Perhaps it´s an easy problem but I´m stuck.
My data frame (which come from a yearly survey) contains length data of several especies by year and by haul. I want to obtain, for each year, the 95 percentile for each species.

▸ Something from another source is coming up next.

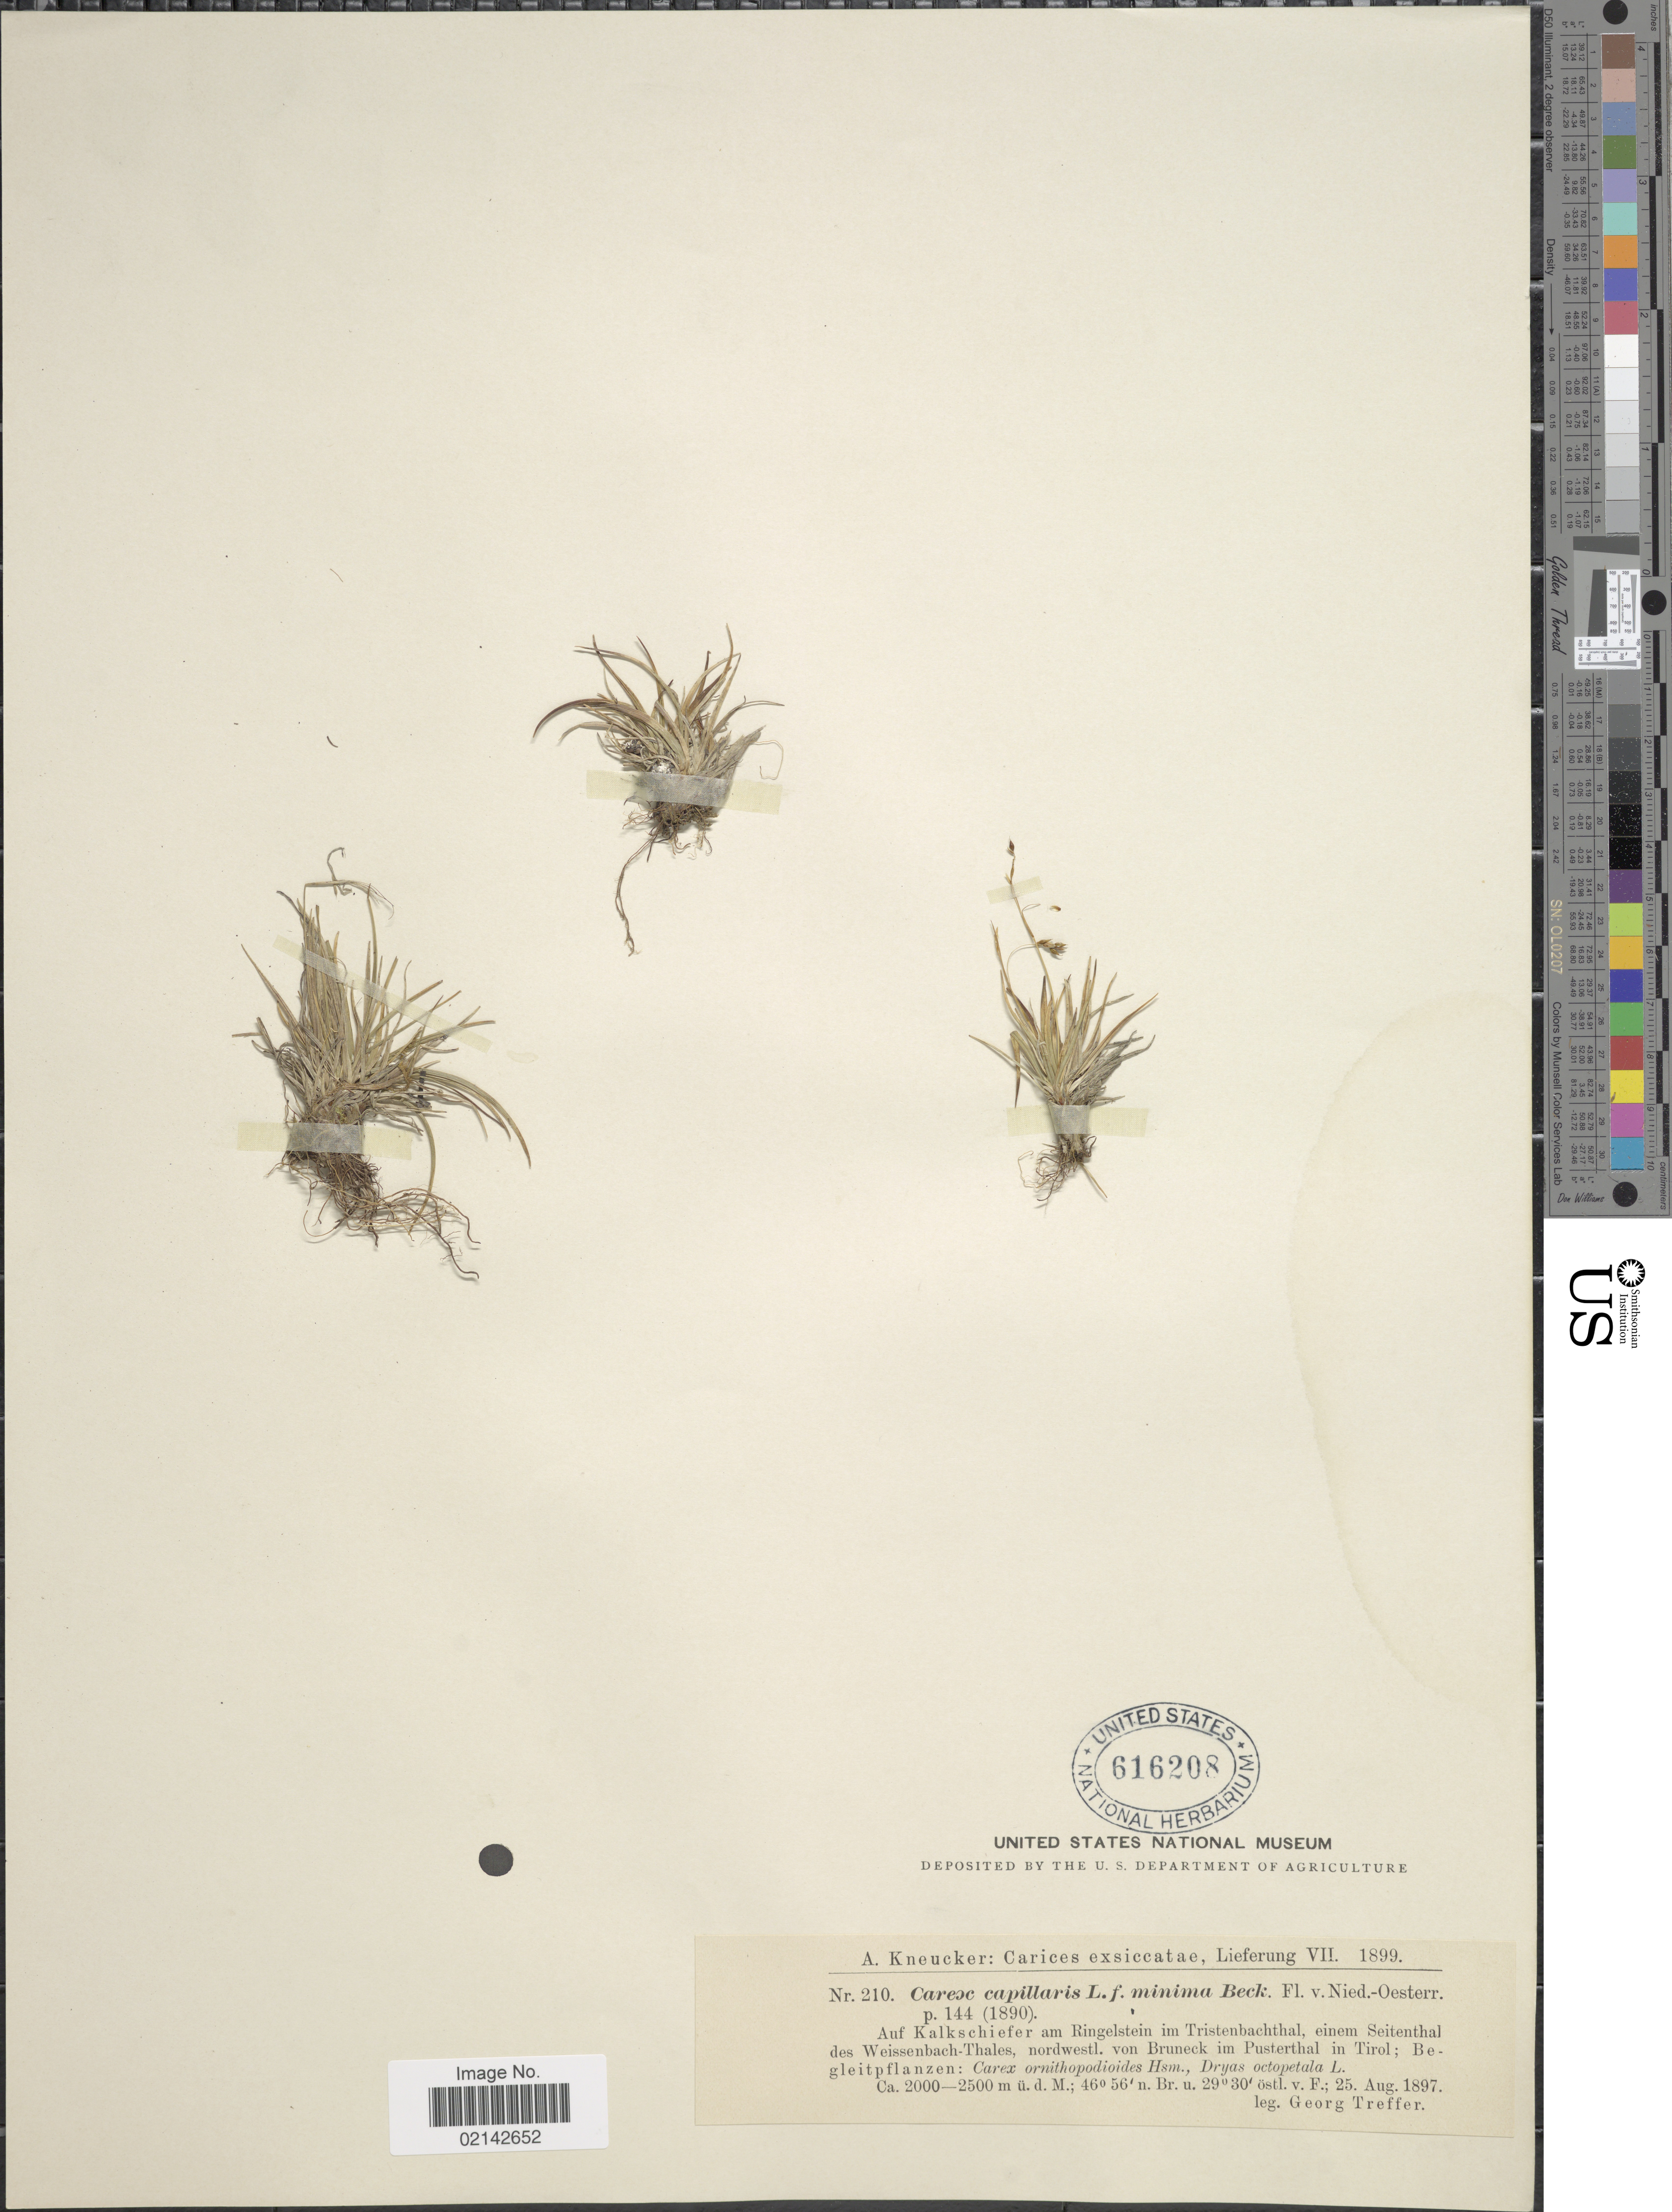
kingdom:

A sample of my dataframe,
structure(list(year = c(2015L, 2015L, 2015L, 2015L, 2014L, 2016L,
2015L, 2016L, 2014L, 2016L, 2015L, 2015L, 2016L, 2016L, 2014L, 2014L,
2014L, 2015L, 2016L, 2016L), cod_haul = structure(c(72L, 51L, 77L,
43L, 20L, 92L, 75L, 93L, 9L, 103L, 65L, 63L, 85L, 102L, 27L, 24L,
14L, 55L, 114L, 105L), .Label = c("N14_02", "N14_03", "N14_04",
"N14_06", "N14_07", "N14_08", "N14_10", "N14_13", "N14_16", "N14_17",
"N14_19", "N14_21", "N14_24", "N14_25", "N14_26", "N14_27", "N14_28",
"N14_29", "N14_30", "N14_32", "N14_33", "N14_35", "N14_37", "N14_39",
"N14_40", "N14_41", "N14_42", "N14_44", "N14_51", "N14_54", "N14_55",
"N14_56", "N14_57", "N14_58", "N14_61", "N14_62", "N14_64", "N14_66",
"N14_67", "N15_01", "N15_03", "N15_07", "N15_11", "N15_12", "N15_14",
"N15_16", "N15_18", "N15_19", "N15_20", "N15_22", "N15_23", "N15_24",
"N15_25", "N15_26", "N15_27", "N15_28", "N15_29", "N15_30", "N15_31",
"N15_32", "N15_36", "N15_37", "N15_39", "N15_41", "N15_44", "N15_46",
"N15_47", "N15_48", "N15_52", "N15_55", "N15_56", "N15_58", "N15_59",
"N15_60", "N15_62", "N15_63", "N15_64", "N15_66", "N15_67", "N16_04",
"N16_06", "N16_07", "N16_08", "N16_11", "N16_12", "N16_13", "N16_15",
"N16_17", "N16_18", "N16_20", "N16_22", "N16_23", "N16_25", "N16_28",
"N16_29", "N16_30", "N16_31", "N16_32", "N16_33", "N16_34", "N16_35",
"N16_37", "N16_40", "N16_41", "N16_45", "N16_46", "N16_47", "N16_48",
"N16_49", "N16_50", "N16_51", "N16_52", "N16_53", "N16_54", "N16_56",
"N16_58", "N16_60", "N16_61", "N16_62", "N16_63", "N16_64","N16_66"),
class = "factor"), haul = c(58L, 23L, 64L, 11L, 32L, 23L, 62L, 25L,
16L, 40L, 44L, 39L, 12L, 37L, 42L, 39L, 25L, 27L, 54L, 45L), name =
structure(c(2L, 23L, 11L, 2L, 19L, 15L, 18L, 16L, 3L, 21L, 16L, 21L,
20L, 19L, 3L, 18L, 16L, 11L, 7L, 13L), .Label = c("Argentina
sphyraena", "Arnoglossus laterna", "Blennius ocellaris", "Boops
boops", "Callionymus lyra", "Callionymus maculatus", "Capros aper",
"Cepola macrophthalma", "Chelidonichthys cuculus", "Chelidonichthys
lucerna", "Conger conger", "Eutrigla gurnardus", "Gadiculus
argenteus", "Galeus melastomus", "Helicolenus dactylopterus",
"Lepidorhombus boscii", "Lepidorhombus whiffiagonis", "Merluccius
merluccius", "Microchirus variegatus", "Micromesistius poutassou",
"Phycis blennoides", "Raja clavata", "Scyliorhinus canicula",
"Solea solea", "Trachurus trachurus", "Trisopterus luscus"), class
= "factor"), length = c(9L, 18L, 50L, 12L, 14L, 12L, 31L, 19L, 15L,
16L, 26L, 48L, 23L, 10L, 16L, 24L, 12L, 46L, 75L, 13L), number =
c(5L, 4L, 1L, 2L, 29L, 5L, 2L, 14L, 1L, 1L, 4L, 1L, 29L, 21L, 2L,
1L, 2L, 1L, 2L, 14L)), row.names = c(NA, 20L), class =
"data.frame")
I haven't been able to find how to solve it even though I have tried several approaches, but none worked.
Any suggestions or advice is much appreciated.
Thanks!
Ps: Although it isn´t absolutely necessary, it would be great if the percentile could be added to the dataframe as a new column.